En la película de Howard, Melville (Ben Whishaw) visita a un viejo y atormentado Nickerson (Brendan Gleeson), quien le relatará los embates de una terrible tormenta y la ofensiva bestial del gigantesco cetáceo que condenaría casi todas las vidas de la embarcación Essex, no sin antes bajarles los humos a sus tripulantes. Nickerson escribiría La pérdida del barco «Essex» hundido por una ballena y la trágica experiencia de la tripulación sobre botes balleneros. Es otra narración. Encontrada en 1960, no se publicaría hasta 1984. La obra cinematográfica respalda más el escrito del aprendiz que el del primer oficial. Mas, es sabido que el manuscrito prestado en alta mar por el hijo de Owen a Melville, cuando este último era todavía marinero en el Acushnet, le sirvió de informe directo sobre lo ocurrido.
Al leer el documento, Melville decidió, por ética, soslayar los actos de canibalismo explícitos, tal como eran descritos cada vez que moría algún náufrago. Configuró —desde un enfoque realista— una ficción de fuerte carga simbólica en la que las referencias literarias y las de la propia actividad de los balleneros, sus conocimientos de cetología y la vida marinera en general están estrechamente vinculadas.
Moby Dick o, La ballena[3], nos embarca hacia una vecindad tensa entre el hombre y la naturaleza, entre lo conocido y misterioso, entre la intranquilidad y concentración, el control y la violencia. Es una descomunal alegoría de contrastes existencialistas y metafísicos. En el corazón… asistimos a la trama de una de las peores supervivencias: la de la incomunicación marina y la inclemencia meteorológica, la del hambre y la carencia de agua…; una supervivencia solo comparable a la que puede experimentar alguien en el desierto. ¿No es acaso el desierto un análogo de la monstruosidad oceánica?
La narración alterna entre Nickerson ya viejo (Gleeson) y el de antes, joven (Tom Holland), el capitán George Pollard (Benjamin Walker) y el oficial Owen Chase (Chris Hemsworth). Los guionistas tienen el tino de no regodearse demasiado en la presencia y la satisfacción de Mocha Dick, el de Orca, la ballena asesina (Michael Anderson, 1977). Ella irrumpe cuando tiene que hacerlo. En el corazón… es el relato de un grupo de supervivientes, no del enfrentamiento con una ballena.

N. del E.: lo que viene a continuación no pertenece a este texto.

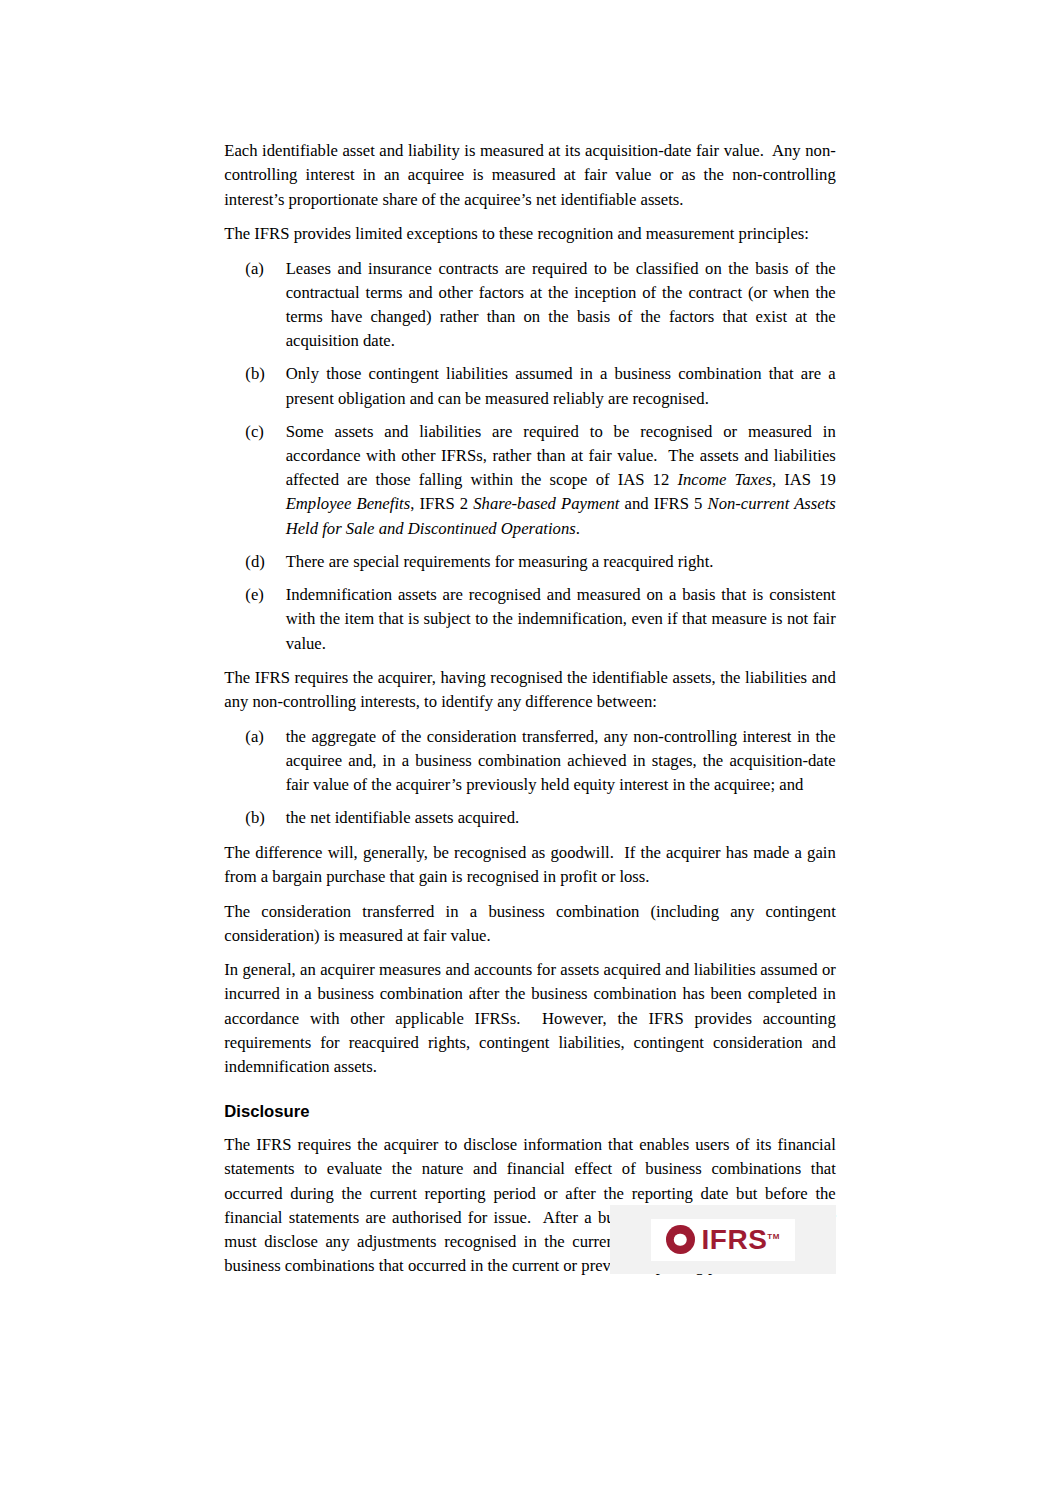Each identifiable asset and liability is measured at its acquisition-date fair value. Any non-controlling interest in an acquiree is measured at fair value or as the non-controlling interest’s proportionate share of the acquiree’s net identifiable assets.
The IFRS provides limited exceptions to these recognition and measurement principles:
(a) Leases and insurance contracts are required to be classified on the basis of the contractual terms and other factors at the inception of the contract (or when the terms have changed) rather than on the basis of the factors that exist at the acquisition date.
(b) Only those contingent liabilities assumed in a business combination that are a present obligation and can be measured reliably are recognised.
(c) Some assets and liabilities are required to be recognised or measured in accordance with other IFRSs, rather than at fair value. The assets and liabilities affected are those falling within the scope of IAS 12 Income Taxes, IAS 19 Employee Benefits, IFRS 2 Share-based Payment and IFRS 5 Non-current Assets Held for Sale and Discontinued Operations.
(d) There are special requirements for measuring a reacquired right.
(e) Indemnification assets are recognised and measured on a basis that is consistent with the item that is subject to the indemnification, even if that measure is not fair value.
The IFRS requires the acquirer, having recognised the identifiable assets, the liabilities and any non-controlling interests, to identify any difference between:
(a) the aggregate of the consideration transferred, any non-controlling interest in the acquiree and, in a business combination achieved in stages, the acquisition-date fair value of the acquirer’s previously held equity interest in the acquiree; and
(b) the net identifiable assets acquired.
The difference will, generally, be recognised as goodwill. If the acquirer has made a gain from a bargain purchase that gain is recognised in profit or loss.
The consideration transferred in a business combination (including any contingent consideration) is measured at fair value.
In general, an acquirer measures and accounts for assets acquired and liabilities assumed or incurred in a business combination after the business combination has been completed in accordance with other applicable IFRSs. However, the IFRS provides accounting requirements for reacquired rights, contingent liabilities, contingent consideration and indemnification assets.
Disclosure
The IFRS requires the acquirer to disclose information that enables users of its financial statements to evaluate the nature and financial effect of business combinations that occurred during the current reporting period or after the reporting date but before the financial statements are authorised for issue. After a business combination, the acquirer must disclose any adjustments recognised in the current reporting period that relate to business combinations that occurred in the current or previous reporting periods.
IFRSTM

Logra el extenso largometraje reflejar esas primeras décadas del siglo XIX estadounidense, donde la industria ballenera dio trabajo a hombres y mujeres. En este sentido, es muy afortunada la recreación epocal en la que se distingue el marino arribista del profesional comprometido con sus compañeros de travesía y búsqueda, con su embarcación. La trama no podía insistir directamente en el (mal)trato del cetáceo, pues importa mostrar al ser humano en su contexto de aparente seguridad y dominio para, luego de la desventura inicial (el encontronazo con la ballena), exhibirlo al pairo, impotente y a merced de Dios. El cachalote albino no es el antagonista de esta historia, sino el contexto oceánico. Las circunstancias debían mostrarse bien adversas para la vida y la esperanza. Resulta revelador, en todo un episodio de “humanización” del animal, cómo sobrenada piadoso entre las dos únicas balsas y, después de observar a Chase, resuelve desistir de estos hombres ya escuálidos y agónicos.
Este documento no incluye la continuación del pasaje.